Representative electron density. Shown is the representative electron density near Tyr¹⁸⁷⁴ with the final model shown as sticks. Carbons are colored gray; nitrogens, blue; and oxygens, red. Waters are shown as red pluses. Electron density at 1σ is shown as a green wire network.

FIGURE 3.

Crystal structure of B14–16. Shown are orthogonal ribbon representations of the crystal structure of B14–16. Repeat 14 is colored tan; repeat 15, green; and repeat 16, blue. The linkers connecting repeats are colored purple.

FIGURE 4.

Repeat 15 has a unique hydrophobic core near Arg¹⁸²⁰. Most spectrin repeats have a characteristic tryptophan at position 17 of the A-helix that forms part of the hydrophobic core as exemplified in repeat 14 by Trp¹⁷¹³ (A). In repeat 15, Arg¹⁸²⁰ resides at position 17, and the hydrophobic core is centered on Leu¹⁸⁵⁶ from helix-15B (B).

FIGURE 5.

Inter-repeat contacts control orientation between repeats. Shown are ribbon representations of the inter-repeat junctions between repeats 14/15 (A) and repeats 15/16 (B) of β₂-spectrin and the inter-repeat junctions between repeats 15/16 (C) and repeats 16/17 (D) of α₂-spectrin. Linkers are colored dark blue in β₂-spectrin and orange in α₂-spectrin.

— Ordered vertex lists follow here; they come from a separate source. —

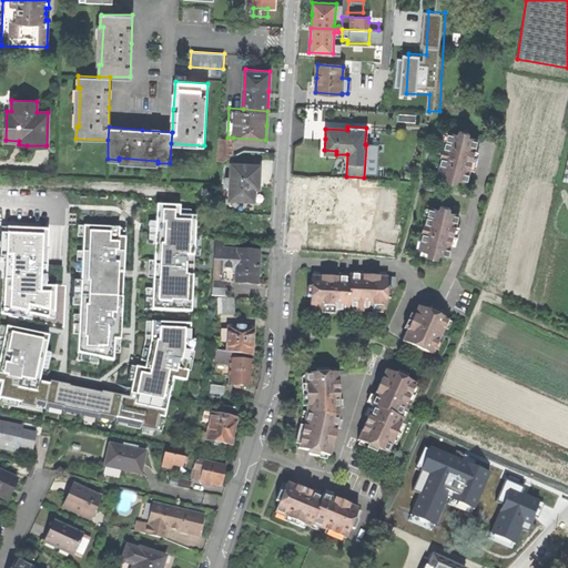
[(458,180),(466,182),(477,139),(469,138),(470,133),(458,130),(457,134),(447,132),(443,149),(442,149),(442,150),(446,151),(444,158),(440,156),(439,158),(440,158),(437,174),(446,178),(445,181),(458,184),(458,180)]
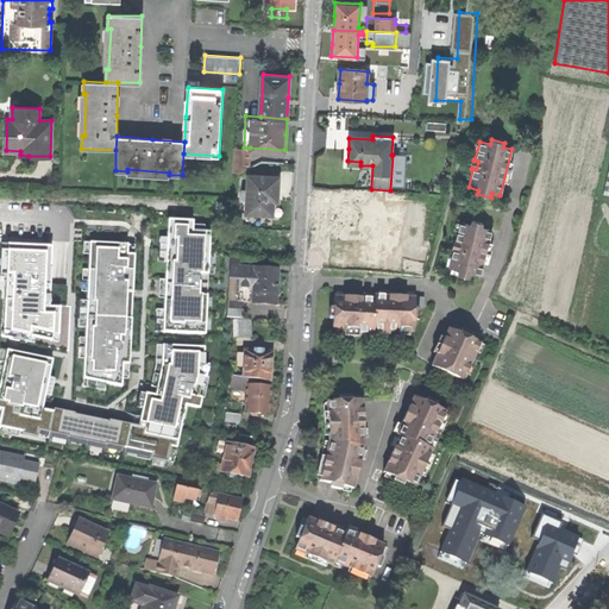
[(249,167),(250,148),(244,148),(234,146),(232,171),(238,171),(249,167)]
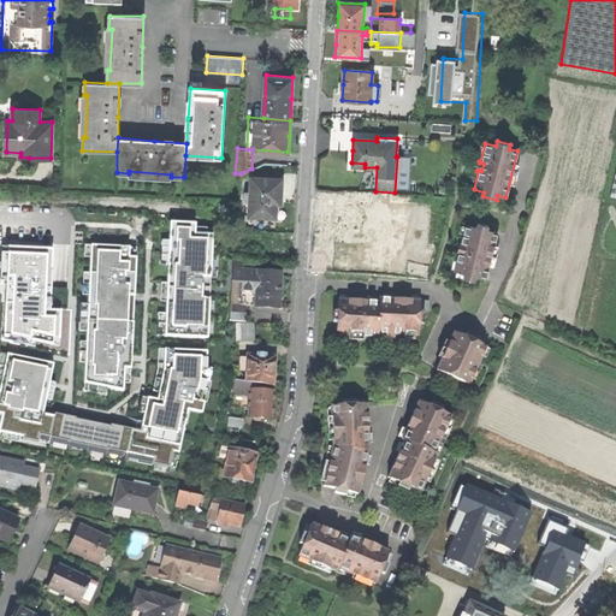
[(282,178),(252,177),(249,214),(276,217),(277,202),(280,203),(282,190),(282,178)]
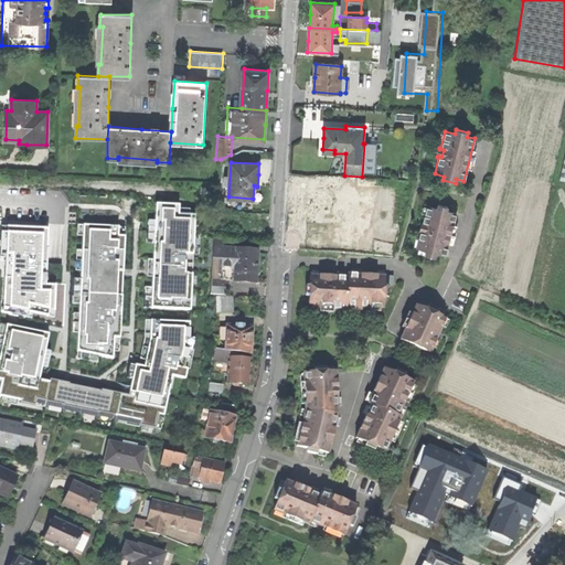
[(304,221),(339,222),(339,198),(305,196),(305,209),(304,221)]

Terminal residues of the inter-repeat contacts are labeled and shown as sticks.

FIGURE 6.

Tyr¹⁸⁷⁴ of loop-15BC is required for ankyrin binding to repeats 14–16 of β₂-spectrin. β₂-Spectrin variants with alanine mutations at 23 surface-exposed residues from helix-15B, loop-15BC, and helix-15C were screened for the ability to bind to the spectrin-binding domain (SBD) of ankyrin-B and ankyrin-G by yeast two-hybrid analyses. Shown in A is growth of yeast strains expressing the indicated spectrin variants fused to the Gal4 activation domain and the ankyrin-B spectrin-binding domain fused to the Gal4 DNA-binding domain on plates deficient for adenosine, histidine, leucine, and tryptophan. Similar results were observed in yeast strains expressing the spectrin variants together with the ankyrin-G spectrin-binding domain (yeast growth not shown). The location of individual mutations relative to secondary structure elements is shown in B along-side relative growth ability as indicated by ++ for strong growth and - for no growth. The location of the proposed ankyrin-binding site is indicated on the B14–16 structure in C.